People sometime refer to the Korean War as the forgotten war, but I want to take a moment to thank people for taking the time to remember those who lost their lives in that and other wars on this Memorial Day.
My uncle, Bill O’Donnell, was killed in Korea in 1951. He was a great athlete who played baseball and football at The Manlius School in New York and at Seton Hall University.
On Memorial Day in 2000 an article was published by Bill McGurn in the Wall Street Journal:
He and his wife had only been in Madison two years. His wife had a copy of “Always With Us” about the young men who gave their lives in various wars. Mr. McGurn spent ten years in Asia and came across many soldiers and visited many cemeteries there–Vietnam, Korea, Japan. He was very personally conscious of the sacrifices and final resting places of these men. He and his wife were struck by discovering in the book the fact that Bill O’Donnell had lived in their house–to find a face linked to that address. They never met the O’Donnell family, and he imagined that sad telegram that every soldier’s mother knows about even before she opens the content. He then wrote the article as a tribute to the men and families that sacrificed in a town such as Madison.
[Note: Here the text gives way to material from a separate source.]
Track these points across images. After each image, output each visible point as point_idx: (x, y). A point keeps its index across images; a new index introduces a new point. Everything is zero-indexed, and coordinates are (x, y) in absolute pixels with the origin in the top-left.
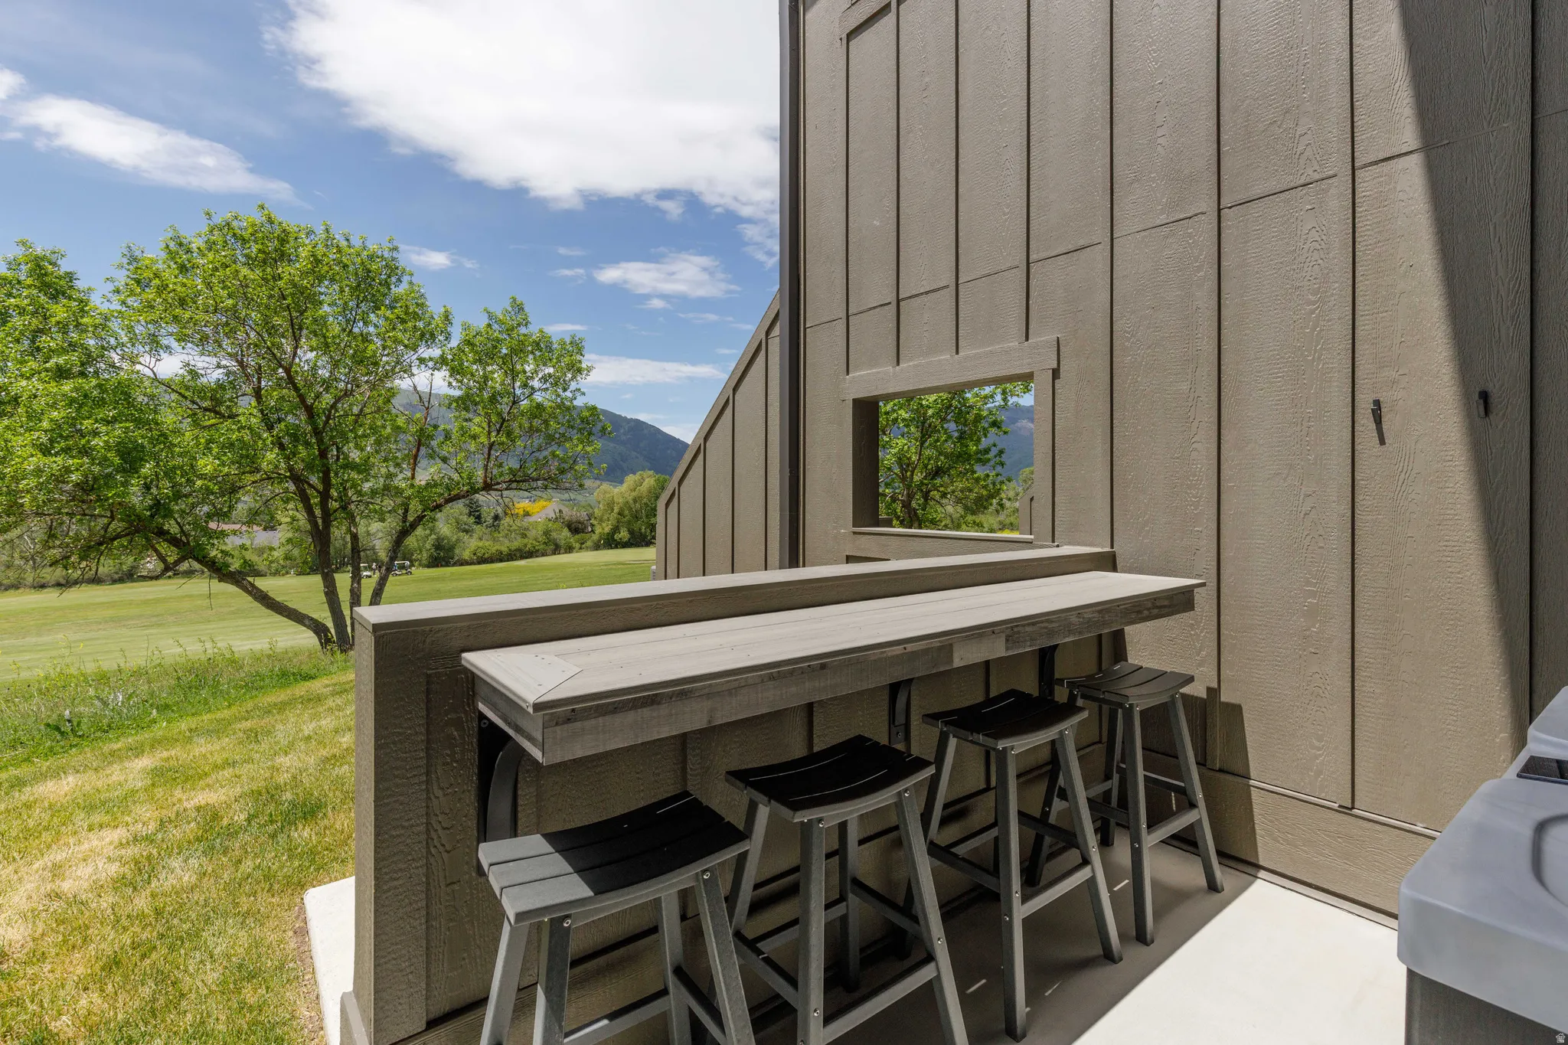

The article was so powerful that the Mayor of Madison then sent it to the mayor of Morristown, NJ and others to try to get the Morristown Armory named after my uncle. Through the help of people my family has never met, my uncle was honored 50 years after his death on Sept. 20, 2001 with the naming of a the Heritage Room at the armory after him.
This month my father was contacted by the Manlius-Pebble Hill School (fomerly Manlius School) to let him know that the school will be having a dedication this June for his brother and other students that were killed in the Korean and Vietnam Wars and were never honored. I am once again amazed that after so many years people still remember and honor those who have given up their lives for this country.
On this Memorial Day take some time to think about all of those who have been lost and know that you can have a large impact on preserving their memory.